● **What to work on**: Using the data below, transcribe exactly everything from the line that contains "If you’re looking for table signs there’s the" down to the line that contains "Listen And Subscribe". Include both of those lines and none of the pictures.

● **Supplied material**:

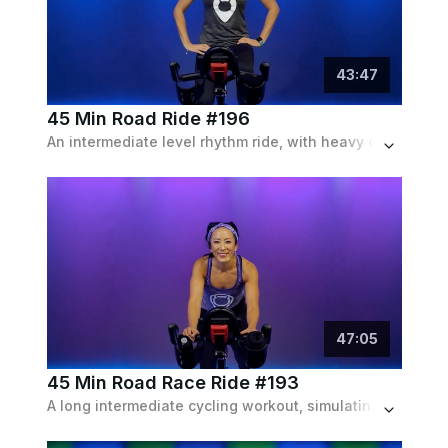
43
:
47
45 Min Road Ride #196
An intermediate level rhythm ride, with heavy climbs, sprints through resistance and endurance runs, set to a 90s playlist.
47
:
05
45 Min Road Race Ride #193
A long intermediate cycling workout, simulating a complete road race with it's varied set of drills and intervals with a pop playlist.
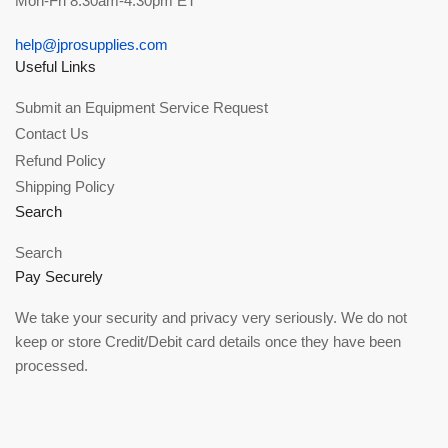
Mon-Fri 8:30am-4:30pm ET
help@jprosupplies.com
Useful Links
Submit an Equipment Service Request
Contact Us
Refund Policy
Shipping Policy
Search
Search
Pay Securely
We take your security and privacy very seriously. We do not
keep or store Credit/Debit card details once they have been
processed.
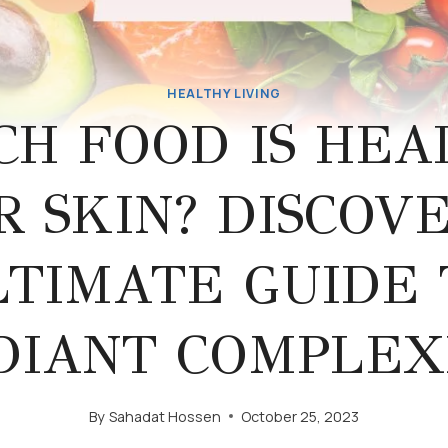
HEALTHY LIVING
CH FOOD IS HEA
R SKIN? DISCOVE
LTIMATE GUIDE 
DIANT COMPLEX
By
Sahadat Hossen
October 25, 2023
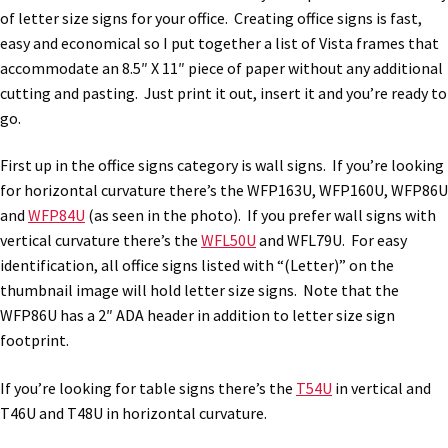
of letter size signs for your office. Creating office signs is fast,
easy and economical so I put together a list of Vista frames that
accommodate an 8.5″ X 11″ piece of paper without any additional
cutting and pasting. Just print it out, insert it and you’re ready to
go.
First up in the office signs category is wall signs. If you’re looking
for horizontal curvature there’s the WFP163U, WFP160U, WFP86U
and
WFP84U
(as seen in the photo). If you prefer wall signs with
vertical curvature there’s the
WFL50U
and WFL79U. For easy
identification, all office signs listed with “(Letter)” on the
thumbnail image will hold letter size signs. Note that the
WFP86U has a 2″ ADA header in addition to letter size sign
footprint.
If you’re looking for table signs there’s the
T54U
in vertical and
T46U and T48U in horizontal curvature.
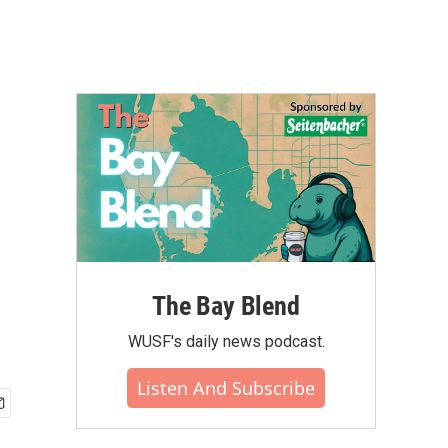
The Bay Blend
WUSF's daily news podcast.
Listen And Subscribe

---

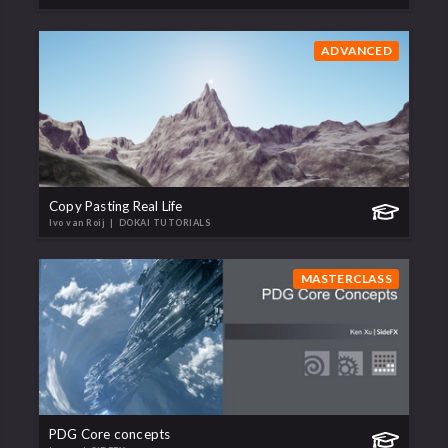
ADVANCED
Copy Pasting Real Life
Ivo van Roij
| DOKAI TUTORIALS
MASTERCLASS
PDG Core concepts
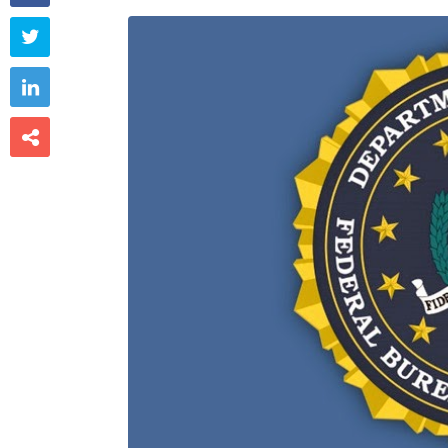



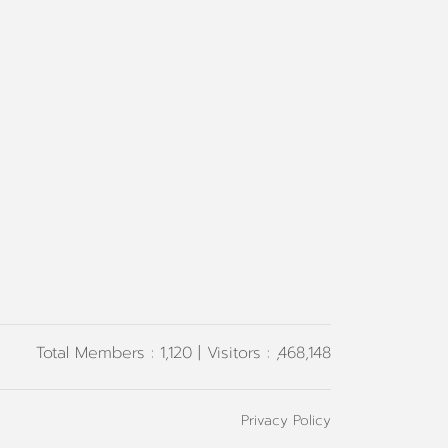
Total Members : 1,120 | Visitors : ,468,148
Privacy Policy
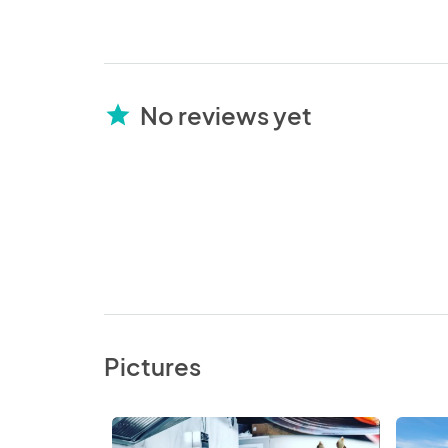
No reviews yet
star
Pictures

● **Written response**:
If you’re looking for table signs there’s the
T54U
in vertical and
T46U and T48U in horizontal curvature.
The Bay Blend
WUSF's daily news podcast.
Listen And Subscribe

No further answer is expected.